Your doctor might prescribe platelet-lowering drugs primarily in the form of hydroxyurea (Droxia, Hydrea) or interferon alfa (Intron A).

Hydroxyurea. This platelet-lowering medicine is used to treat cancers and other life-threatening diseases. Hydroxyurea most often is given under the care of doctors who specialize in cancer or blood diseases. Patients on hydroxyurea are closely monitored.

Currently, hydroxyurea plus aspirin is the standard treatment for people who have primary thrombocythemia and are at high risk for blood clots.

Anagrelide. This medicine also has been used to lower platelet counts in people who have thrombocythemia. However, research shows that when compared with hydroxyurea, anagrelide has worse outcomes. Anagrelide also has side effects, such as fluid retention, palpitations, arrhythmias, heart failure, and headaches.

Interferon alfa. This medicine lowers platelet counts, but 20 percent of patients can’t handle its side effects. Side effects include a flu-like feeling, decreased appetite, nausea (feeling sick to the stomach), diarrhea, seizures, irritability, and sleepiness. Doctors may prescribe this medicine to pregnant women who have primary thrombocythemia because it’s safer for a fetus than hydroxyurea and anagrelide.

Platelets can be removed from your blood by a procedure that’s similar to dialysis. A needle connected to a tube is placed in a vein and your blood is fed through a machine that filters out platelets. Then the filtered blood is returned to your body through an intravenous (IV) line. This procedure is used only in emergencies, such as if essential thrombocythemia has caused a stroke.

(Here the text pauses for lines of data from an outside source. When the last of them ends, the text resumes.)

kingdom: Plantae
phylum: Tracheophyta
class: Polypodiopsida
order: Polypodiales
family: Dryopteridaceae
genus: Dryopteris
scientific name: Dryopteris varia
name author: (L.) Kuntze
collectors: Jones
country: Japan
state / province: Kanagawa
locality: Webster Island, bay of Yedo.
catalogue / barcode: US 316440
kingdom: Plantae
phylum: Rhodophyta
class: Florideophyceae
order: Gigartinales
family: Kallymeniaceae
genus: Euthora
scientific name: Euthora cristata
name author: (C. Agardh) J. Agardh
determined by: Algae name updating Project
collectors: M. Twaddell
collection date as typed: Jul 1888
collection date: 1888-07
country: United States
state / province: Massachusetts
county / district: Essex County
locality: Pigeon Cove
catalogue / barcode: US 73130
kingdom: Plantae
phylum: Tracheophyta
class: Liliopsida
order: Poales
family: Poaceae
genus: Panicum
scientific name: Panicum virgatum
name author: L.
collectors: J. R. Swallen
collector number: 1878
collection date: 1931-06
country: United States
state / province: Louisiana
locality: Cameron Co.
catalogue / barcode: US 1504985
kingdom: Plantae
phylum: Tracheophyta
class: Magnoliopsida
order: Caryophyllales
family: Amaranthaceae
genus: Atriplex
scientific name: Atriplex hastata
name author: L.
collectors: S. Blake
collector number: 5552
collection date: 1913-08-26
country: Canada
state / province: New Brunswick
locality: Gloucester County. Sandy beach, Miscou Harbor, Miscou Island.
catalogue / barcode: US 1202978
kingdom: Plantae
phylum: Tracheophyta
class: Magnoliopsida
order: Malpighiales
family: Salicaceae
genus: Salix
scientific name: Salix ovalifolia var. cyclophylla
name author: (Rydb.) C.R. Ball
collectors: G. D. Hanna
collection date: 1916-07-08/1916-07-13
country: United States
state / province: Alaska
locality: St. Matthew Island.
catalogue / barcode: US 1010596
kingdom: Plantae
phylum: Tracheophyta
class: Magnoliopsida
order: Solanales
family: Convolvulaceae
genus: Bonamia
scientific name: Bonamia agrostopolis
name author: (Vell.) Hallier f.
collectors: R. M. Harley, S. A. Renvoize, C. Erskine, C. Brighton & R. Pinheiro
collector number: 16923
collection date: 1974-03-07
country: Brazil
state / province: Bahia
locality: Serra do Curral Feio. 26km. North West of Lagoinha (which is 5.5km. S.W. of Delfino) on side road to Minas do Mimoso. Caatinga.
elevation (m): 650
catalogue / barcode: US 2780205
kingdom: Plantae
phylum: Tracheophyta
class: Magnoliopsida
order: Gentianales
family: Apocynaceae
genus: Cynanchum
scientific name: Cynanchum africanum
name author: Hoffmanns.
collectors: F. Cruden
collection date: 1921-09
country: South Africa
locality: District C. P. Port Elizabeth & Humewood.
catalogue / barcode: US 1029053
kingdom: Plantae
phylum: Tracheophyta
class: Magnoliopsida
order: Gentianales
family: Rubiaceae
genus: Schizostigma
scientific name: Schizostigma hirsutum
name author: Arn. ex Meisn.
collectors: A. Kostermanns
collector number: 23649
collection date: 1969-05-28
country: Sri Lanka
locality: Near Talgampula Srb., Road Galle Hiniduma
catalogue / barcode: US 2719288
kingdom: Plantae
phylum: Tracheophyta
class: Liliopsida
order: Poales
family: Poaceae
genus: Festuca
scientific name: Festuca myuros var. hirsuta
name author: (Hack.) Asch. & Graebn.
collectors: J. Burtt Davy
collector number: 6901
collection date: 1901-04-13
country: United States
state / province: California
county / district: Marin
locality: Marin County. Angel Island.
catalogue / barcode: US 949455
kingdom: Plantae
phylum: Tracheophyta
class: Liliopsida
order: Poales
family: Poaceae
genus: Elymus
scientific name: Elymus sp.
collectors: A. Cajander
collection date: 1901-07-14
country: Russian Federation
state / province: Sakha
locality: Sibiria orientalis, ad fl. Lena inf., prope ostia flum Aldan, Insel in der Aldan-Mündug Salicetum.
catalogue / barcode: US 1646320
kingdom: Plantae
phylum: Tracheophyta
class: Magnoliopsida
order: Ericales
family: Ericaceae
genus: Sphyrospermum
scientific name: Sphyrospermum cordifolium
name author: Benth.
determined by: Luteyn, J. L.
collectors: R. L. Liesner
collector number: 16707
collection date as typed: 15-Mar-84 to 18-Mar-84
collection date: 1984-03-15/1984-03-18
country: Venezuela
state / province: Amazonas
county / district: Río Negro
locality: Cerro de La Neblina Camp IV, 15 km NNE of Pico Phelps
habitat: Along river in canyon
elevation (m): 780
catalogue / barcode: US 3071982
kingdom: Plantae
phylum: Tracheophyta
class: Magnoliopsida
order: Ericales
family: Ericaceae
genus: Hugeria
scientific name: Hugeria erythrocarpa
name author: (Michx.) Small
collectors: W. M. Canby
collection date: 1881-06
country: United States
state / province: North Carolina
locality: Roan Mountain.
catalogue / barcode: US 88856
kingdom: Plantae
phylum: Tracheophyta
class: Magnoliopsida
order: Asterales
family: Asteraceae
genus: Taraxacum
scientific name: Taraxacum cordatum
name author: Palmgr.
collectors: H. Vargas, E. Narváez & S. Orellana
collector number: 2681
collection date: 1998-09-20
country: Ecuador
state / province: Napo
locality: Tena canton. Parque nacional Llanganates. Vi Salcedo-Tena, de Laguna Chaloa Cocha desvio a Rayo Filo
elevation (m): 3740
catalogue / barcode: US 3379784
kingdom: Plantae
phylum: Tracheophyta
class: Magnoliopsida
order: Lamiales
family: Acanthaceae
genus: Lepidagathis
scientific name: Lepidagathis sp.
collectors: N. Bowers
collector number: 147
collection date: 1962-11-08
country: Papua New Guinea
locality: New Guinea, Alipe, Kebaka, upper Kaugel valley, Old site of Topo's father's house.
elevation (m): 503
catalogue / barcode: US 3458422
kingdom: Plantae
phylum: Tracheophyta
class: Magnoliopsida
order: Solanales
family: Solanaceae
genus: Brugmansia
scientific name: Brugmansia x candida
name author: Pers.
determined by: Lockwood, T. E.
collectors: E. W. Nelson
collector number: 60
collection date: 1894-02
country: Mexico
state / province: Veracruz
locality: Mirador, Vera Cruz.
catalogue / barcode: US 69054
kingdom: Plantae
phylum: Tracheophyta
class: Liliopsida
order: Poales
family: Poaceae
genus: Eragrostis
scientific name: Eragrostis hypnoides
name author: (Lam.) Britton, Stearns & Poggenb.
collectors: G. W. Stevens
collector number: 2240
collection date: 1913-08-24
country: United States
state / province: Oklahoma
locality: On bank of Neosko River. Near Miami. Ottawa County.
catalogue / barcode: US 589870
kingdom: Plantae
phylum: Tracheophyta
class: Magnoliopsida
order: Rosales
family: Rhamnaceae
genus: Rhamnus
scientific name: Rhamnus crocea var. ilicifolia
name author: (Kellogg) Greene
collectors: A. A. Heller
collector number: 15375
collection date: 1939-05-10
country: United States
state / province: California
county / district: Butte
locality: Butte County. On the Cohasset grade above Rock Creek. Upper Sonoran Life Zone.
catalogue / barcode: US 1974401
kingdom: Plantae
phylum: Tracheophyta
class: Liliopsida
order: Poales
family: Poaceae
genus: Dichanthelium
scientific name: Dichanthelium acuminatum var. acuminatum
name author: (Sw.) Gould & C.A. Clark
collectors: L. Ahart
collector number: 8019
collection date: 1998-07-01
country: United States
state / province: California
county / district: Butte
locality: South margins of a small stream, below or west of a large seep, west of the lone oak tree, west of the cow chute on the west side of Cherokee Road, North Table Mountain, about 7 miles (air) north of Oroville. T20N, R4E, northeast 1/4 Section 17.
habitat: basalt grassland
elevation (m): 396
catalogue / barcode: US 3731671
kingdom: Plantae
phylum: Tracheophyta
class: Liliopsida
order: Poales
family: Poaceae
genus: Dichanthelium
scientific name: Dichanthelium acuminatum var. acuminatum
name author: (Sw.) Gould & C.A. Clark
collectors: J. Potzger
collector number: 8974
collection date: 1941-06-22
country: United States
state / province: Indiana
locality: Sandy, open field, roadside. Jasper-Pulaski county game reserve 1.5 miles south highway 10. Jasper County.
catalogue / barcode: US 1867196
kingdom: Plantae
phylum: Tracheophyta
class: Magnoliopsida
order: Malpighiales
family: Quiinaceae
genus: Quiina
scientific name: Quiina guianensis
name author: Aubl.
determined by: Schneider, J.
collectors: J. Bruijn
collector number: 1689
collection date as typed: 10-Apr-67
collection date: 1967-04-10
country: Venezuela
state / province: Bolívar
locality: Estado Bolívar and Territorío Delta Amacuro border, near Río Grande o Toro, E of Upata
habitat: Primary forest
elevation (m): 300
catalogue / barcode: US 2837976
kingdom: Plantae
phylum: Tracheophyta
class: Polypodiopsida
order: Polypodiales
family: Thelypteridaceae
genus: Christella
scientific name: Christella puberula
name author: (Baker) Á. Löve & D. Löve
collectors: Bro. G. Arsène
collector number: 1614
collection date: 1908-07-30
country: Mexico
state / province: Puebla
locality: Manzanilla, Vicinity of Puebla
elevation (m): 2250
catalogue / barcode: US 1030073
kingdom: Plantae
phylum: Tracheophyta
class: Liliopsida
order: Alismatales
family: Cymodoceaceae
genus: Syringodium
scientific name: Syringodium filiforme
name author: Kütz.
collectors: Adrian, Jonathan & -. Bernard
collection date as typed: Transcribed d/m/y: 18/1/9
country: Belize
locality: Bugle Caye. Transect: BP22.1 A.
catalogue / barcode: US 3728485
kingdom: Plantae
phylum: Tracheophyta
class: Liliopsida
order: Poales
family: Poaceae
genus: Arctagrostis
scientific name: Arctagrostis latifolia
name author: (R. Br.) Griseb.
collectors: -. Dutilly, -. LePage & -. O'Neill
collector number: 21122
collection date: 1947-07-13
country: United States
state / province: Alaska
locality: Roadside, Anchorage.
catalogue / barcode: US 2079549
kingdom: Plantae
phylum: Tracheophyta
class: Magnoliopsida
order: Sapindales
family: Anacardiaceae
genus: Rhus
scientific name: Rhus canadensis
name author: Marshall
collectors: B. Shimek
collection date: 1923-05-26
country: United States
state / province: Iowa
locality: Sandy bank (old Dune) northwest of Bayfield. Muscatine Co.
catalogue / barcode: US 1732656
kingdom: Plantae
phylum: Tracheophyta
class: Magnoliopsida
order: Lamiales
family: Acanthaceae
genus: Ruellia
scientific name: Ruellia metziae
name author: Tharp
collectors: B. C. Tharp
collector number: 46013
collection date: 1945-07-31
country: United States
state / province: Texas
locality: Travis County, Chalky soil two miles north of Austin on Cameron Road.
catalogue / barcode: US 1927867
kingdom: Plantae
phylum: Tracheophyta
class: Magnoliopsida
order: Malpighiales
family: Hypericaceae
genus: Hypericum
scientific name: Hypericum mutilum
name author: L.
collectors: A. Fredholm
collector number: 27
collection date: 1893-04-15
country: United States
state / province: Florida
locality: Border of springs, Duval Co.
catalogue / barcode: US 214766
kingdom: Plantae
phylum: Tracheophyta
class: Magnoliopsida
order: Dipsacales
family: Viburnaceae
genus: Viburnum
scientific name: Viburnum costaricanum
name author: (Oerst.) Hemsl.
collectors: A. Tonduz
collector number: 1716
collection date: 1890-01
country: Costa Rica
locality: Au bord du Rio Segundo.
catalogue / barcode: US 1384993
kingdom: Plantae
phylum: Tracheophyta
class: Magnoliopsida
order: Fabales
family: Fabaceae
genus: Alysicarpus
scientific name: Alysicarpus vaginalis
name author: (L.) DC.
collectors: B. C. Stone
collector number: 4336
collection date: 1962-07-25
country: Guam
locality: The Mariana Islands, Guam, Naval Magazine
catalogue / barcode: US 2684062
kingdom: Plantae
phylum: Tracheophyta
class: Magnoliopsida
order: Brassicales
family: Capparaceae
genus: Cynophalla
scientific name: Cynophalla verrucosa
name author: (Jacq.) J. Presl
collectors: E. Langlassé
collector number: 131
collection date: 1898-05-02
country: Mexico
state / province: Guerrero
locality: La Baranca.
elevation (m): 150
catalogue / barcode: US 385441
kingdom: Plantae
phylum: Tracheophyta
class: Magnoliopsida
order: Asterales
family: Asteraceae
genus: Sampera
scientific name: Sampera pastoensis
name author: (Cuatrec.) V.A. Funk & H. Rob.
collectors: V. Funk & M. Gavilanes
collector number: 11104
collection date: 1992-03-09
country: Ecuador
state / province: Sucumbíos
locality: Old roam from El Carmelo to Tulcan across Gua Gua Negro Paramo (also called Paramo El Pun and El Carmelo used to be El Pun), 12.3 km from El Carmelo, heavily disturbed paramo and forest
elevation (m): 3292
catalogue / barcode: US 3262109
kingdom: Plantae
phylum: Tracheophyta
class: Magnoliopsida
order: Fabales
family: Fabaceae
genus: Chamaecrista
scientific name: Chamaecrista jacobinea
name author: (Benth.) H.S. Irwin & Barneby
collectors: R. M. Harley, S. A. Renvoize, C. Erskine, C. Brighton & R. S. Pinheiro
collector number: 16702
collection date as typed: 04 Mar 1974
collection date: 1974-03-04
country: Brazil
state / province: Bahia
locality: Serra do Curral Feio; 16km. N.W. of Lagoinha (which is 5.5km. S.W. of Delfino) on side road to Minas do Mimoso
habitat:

Living with thrombocythemia and thrombocytosis

If you have thrombocythemia or thrombocytosis:

  • See your doctor for ongoing medical care.
  • Control risk factors for blood clots—for example, quit smoking and work to manage risk factors such as high blood cholesterol, high blood pressure, and diabetes.
  • Watch for signs and symptoms of blood clots and bleeding and report them to your doctor right away.
  • Take all medicines as prescribed.

If you’re taking medicines to lower your platelet count, tell your doctor or dentist about them before any surgical or dental procedures. These medicines thin your blood and may increase bleeding during these procedures.

Medicines that thin the blood also may cause internal bleeding. Signs of internal bleeding include bruises, bloody or tarry-looking stools, pink or bloody urine, increased menstrual bleeding, bleeding gums, and nosebleeds. Contact your doctor right away if you have any of these signs.

Avoid over-the-counter pain medicines such as ibuprofen (except Tylenol®). These medicines may raise your risk of bleeding in the stomach or intestines and may limit the effect of aspirin. Be aware that cold and pain medicines and other over-the-counter products may contain ibuprofen.